I love Muggy Doo, and I also love Lucky Duck--they're the strips that got me interested in your dad's work in the first place (which for me was 30 years ago)...

The designs on those two characters are two of my favorite funny animals of all time (AND I love their color schemes, though I'm guessing Irv didn't do them---they have the typical "ignore the lines" colorist's approach of the era. Where your dad clearly intended Lucky Duck to have Daffy-Duckish yellow "beak-cheeks", Lucky got green "feather cheeks" instead). As for OSH, he's basically Kelly's Beauregard, lifted wholesale from POGO with nose-hatching and fez intact...

The really loose inking has a charm to it, though (like Gordon) I'd be interested in seeing what Irv's stuff would look like if he really took his time...

Thanks for starting this blog. I'm anxious to discover more about your dad and his work.

p spector said...

Thanks Jim,
I'm not sure where Seegar's idea for Muggy and his cast ends and my father's begins. I'm guessing that Seegar might have "described" him to him, maybe drawn a few ideas, and that was that. (Come to think of it, did Seegar draw?) Also, I'll be posting some Lucky Duck at some point in the near future. In actuality, I was aware you liked them, at least Lucky, from reading Scott's old CBR columns.

As far as his drawing style when he took more time, you might have seen his comic strip Coogy, which ran concurrent with these in the fifties. With those, it looks (to me) like he took more time in the composition, and tightened up the inking -- though still quite a "loose" feel.

- Paul

eeTeeD said...

the comic has a slight walt kelly look to it.

do you recall if your father was a fan of kelly's work?

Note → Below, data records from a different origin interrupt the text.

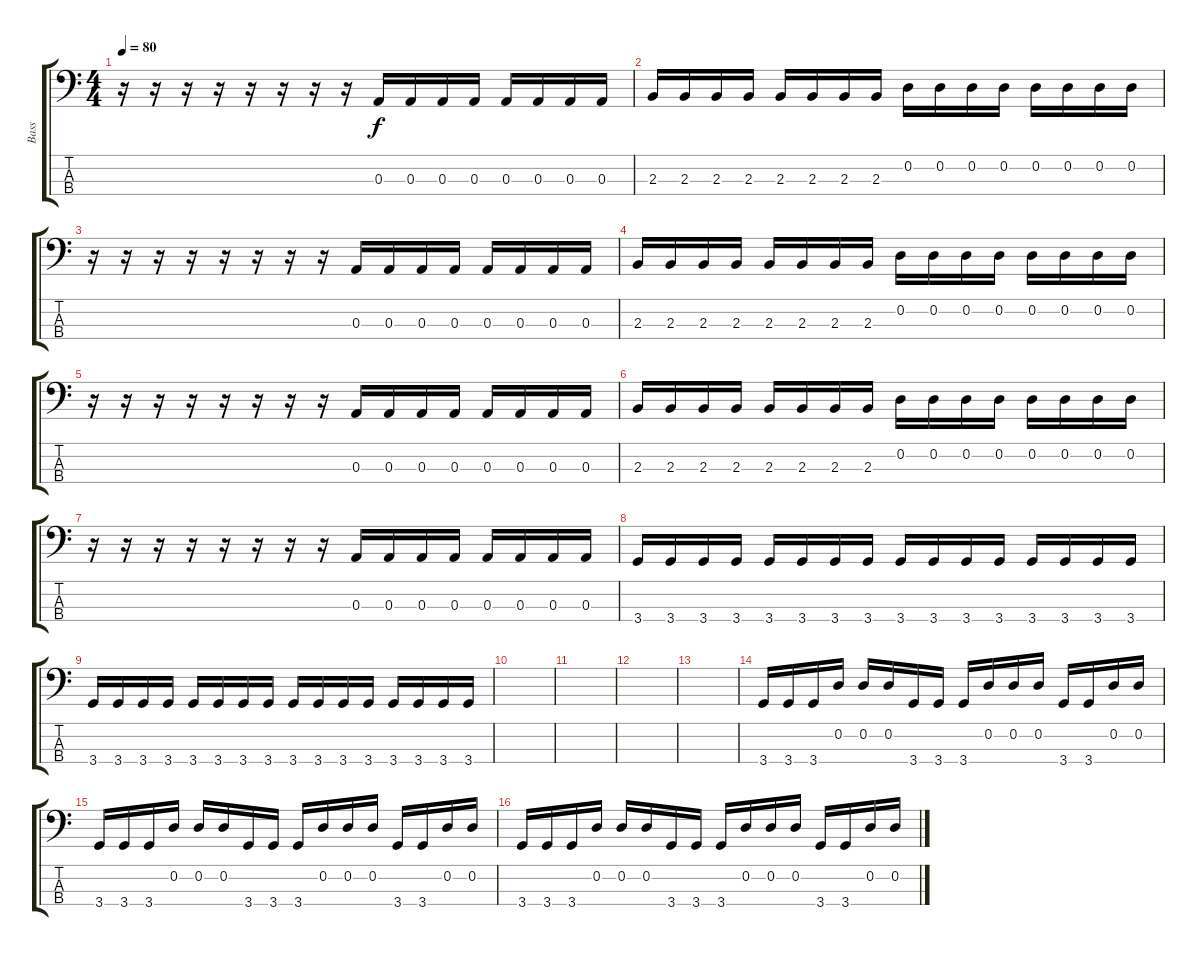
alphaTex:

\track ("Bass" "Bass") {instrument electricbasspick}
\staff {score tabs}
\tuning (G2 D2 A1 E1) {hide}
\ts (4 4)
\tempo 80
\clef f4
\ks c
r.16{dy f} r.16 r.16 r.16 r.16 r.16 r.16 r.16 0.3.16 0.3.16 0.3.16 0.3.16 0.3.16 0.3.16 0.3.16 0.3.16 |
2.3.16 2.3.16 2.3.16 2.3.16 2.3.16 2.3.16 2.3.16 2.3.16 0.2.16 0.2.16 0.2.16 0.2.16 0.2.16 0.2.16 0.2.16 0.2.16 |
r.16 r.16 r.16 r.16 r.16 r.16 r.16 r.16 0.3.16 0.3.16 0.3.16 0.3.16 0.3.16 0.3.16 0.3.16 0.3.16 |
2.3.16 2.3.16 2.3.16 2.3.16 2.3.16 2.3.16 2.3.16 2.3.16 0.2.16 0.2.16 0.2.16 0.2.16 0.2.16 0.2.16 0.2.16 0.2.16 |
r.16 r.16 r.16 r.16 r.16 r.16 r.16 r.16 0.3.16 0.3.16 0.3.16 0.3.16 0.3.16 0.3.16 0.3.16 0.3.16 |
2.3.16 2.3.16 2.3.16 2.3.16 2.3.16 2.3.16 2.3.16 2.3.16 0.2.16 0.2.16 0.2.16 0.2.16 0.2.16 0.2.16 0.2.16 0.2.16 |
r.16 r.16 r.16 r.16 r.16 r.16 r.16 r.16 0.3.16 0.3.16 0.3.16 0.3.16 0.3.16 0.3.16 0.3.16 0.3.16 |
3.4.16 3.4.16 3.4.16 3.4.16 3.4.16 3.4.16 3.4.16 3.4.16 3.4.16 3.4.16 3.4.16 3.4.16 3.4.16 3.4.16 3.4.16 3.4.16 |
3.4.16 3.4.16 3.4.16 3.4.16 3.4.16 3.4.16 3.4.16 3.4.16 3.4.16 3.4.16 3.4.16 3.4.16 3.4.16 3.4.16 3.4.16 3.4.16 |
|
|
|
|
3.4.16 3.4.16 3.4.16 0.2.16 0.2.16 0.2.16 3.4.16 3.4.16 3.4.16 0.2.16 0.2.16 0.2.16 3.4.16 3.4.16 0.2.16 0.2.16 |
3.4.16 3.4.16 3.4.16 0.2.16 0.2.16 0.2.16 3.4.16 3.4.16 3.4.16 0.2.16 0.2.16 0.2.16 3.4.16 3.4.16 0.2.16 0.2.16 |
3.4.16 3.4.16 3.4.16 0.2.16 0.2.16 0.2.16 3.4.16 3.4.16 3.4.16 0.2.16 0.2.16 0.2.16 3.4.16 3.4.16 0.2.16 0.2.16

mr. spector, i'd like to offer my thanks to you for putting together this blog, and for sharing your father's work and your memories. i am a huge fan of famous studios and the artists that worked there. their art has been an influence of my own.

p spector said...

Thanks eeTeeD,

Good pickup on the Kelly style. In his comic book and comic strip work, he went through several stylistic changes in the years after WWII. Cartoonist Scott Shaw once described his work on Lucky Duck as "Walt Kelly on quaaludes." I take that as a compliment. I'll be posting his strip in the future, with no mistaking that the Herald Tribune Syndicate wanted, and promoted it, in a Pogo-esque manner. The Muggy-Doo presented here is at the tail end of that.

Dave Mackey said...

Paul,

Hal Seeger (lots of people misspell it, you're not alone) definitely was an artist. He was an animator at the Fleischer studios and did draw the Betty Boop comic strip for a time (possibly at first as an assistant to Bud Counihan), but I think he gravitated more toward the production end by the time he opened his cartoon studio.

He wanted to branch out beyond cartoons, and he did get a few nice opportunities later on, mostly through his son's production company. The comic books were another avenue of expression for him and Spec helped bring it to life. (Lots of those Famous Studios guys were knee-deep into the comics world as well - Otto Feuer, Steve Muffatti, Dave Tendlar to name a few.)

But Hal was one of the ones that helped to nurture some of the newer design and animation talent on the scene like Bob Taylor and Bill Ackerman, and being able to combine guys with new ideas with the likes of old vets like Izzy Klein, Johnny Gent, Tendlar, etc. and still produce coherent, entertaining product took skill.